What happens to our patients? An example: A 42 year old man with HIV, previously doing well on antiretroviral therapy came to the clinic with cough for a couple of weeks. We gave him antibiotics, an "empiric" treatment for bacterial pneumonia, and sent three sputum smears for AFB. All the smears came back negative. He was no better in a couple of weeks. He was losing weight and he looked weak and tired. We sent him for a chest X-ray (shown above right). It does not take a pulmonologist or radiologist to see that the left side is different than the right side. Hummm.... HIV positive, cough, weight loss, night sweats, not better with antibiotics.... could it be... TB??? But when we sent the patient to the health center with a letter and a copy of his X-ray, he was told he could not get TB treatment because his smear was negative. The health center employee would need to write a letter to the central office in Guatemala. If they approve empiric treatment in one of their upcoming meetings, the patient might be approved for empiric treatment. In the meantime, he would have to wait. It could take weeks, even months for the central office to get to his case. I blew my stack when he came back and told me the story. My temper tantrums do not help.

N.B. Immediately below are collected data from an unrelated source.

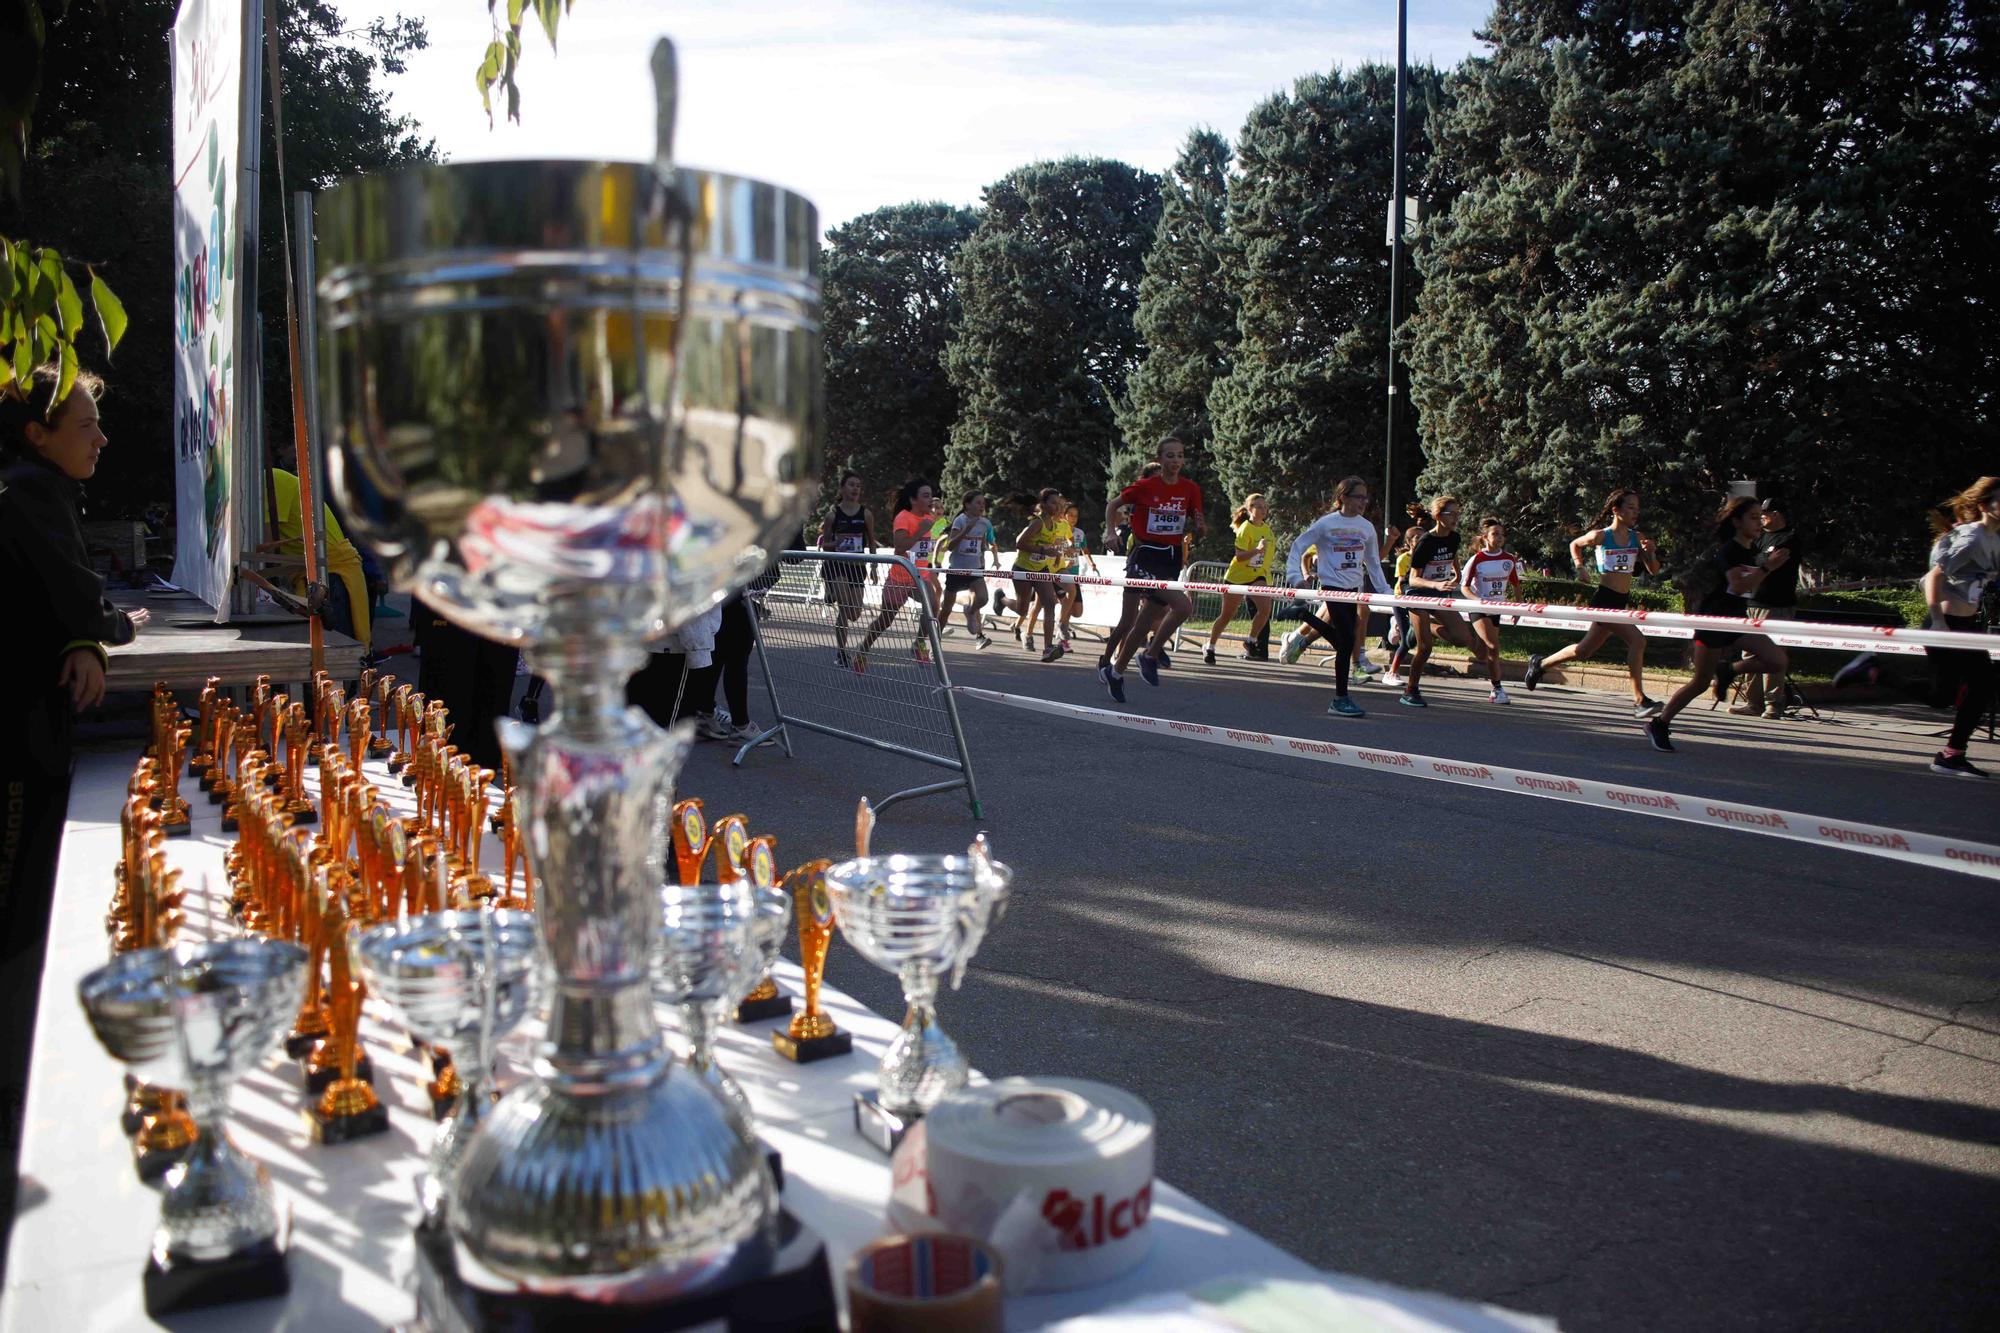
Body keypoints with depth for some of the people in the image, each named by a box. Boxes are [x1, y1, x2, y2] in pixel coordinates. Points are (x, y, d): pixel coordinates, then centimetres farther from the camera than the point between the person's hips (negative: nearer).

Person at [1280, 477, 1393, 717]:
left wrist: (1384, 590, 12)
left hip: (1355, 588, 6)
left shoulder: (1366, 527, 8)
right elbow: (1298, 546, -1)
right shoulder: (1326, 524, -6)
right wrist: (1294, 576, -12)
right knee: (1347, 641, -10)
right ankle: (1340, 699, 0)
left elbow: (1373, 563, 16)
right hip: (1333, 587, -6)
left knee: (1343, 640, 4)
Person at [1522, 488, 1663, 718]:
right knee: (1637, 641, -21)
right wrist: (1579, 566, -1)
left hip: (1622, 601, 7)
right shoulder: (1600, 535, -6)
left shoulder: (1637, 537, 7)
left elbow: (1653, 571, 8)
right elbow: (1575, 545, 13)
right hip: (1603, 598, -7)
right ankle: (1639, 701, -16)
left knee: (1584, 650, 16)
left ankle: (1540, 664, 37)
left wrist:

Until Guatemala changes it´s practice for management of smear negative TB in HIV positive patients, our patients are in serious trouble. In fact, we are all in serious trouble. I can only hold my breath for so long, before I breathe in one too many AFBs.

4 comments:

Anonymous said...

What an absolutely asinine policy. I truly understand your frustration.

Anonymous said...

on the bottom right hand corner of the first x-ray there is a dark horse shoe shaped thing. Is that the colon?

dysphoric said...

it´s all "bowels" to my eye. sometimes it is hard to tell large bowel (colon) from small intestine. the dark bubble above is prob. stomach, the horseshoe is likely colon. don´t ask me anymore rads questions.

Anonymous said...

Unfortunately, when we send our smear-negative patients to the Centros de Salud for treatment, they are often told that they cannot get treatment unless they have a positive smear or culture. Our letters and phone calls are not much help.

Maybe they're not feeling very spendy?
I'm not sure, but I think you're lungs are safe around smear (-) people. FWIW. Uh, you better ask somebody who is sure.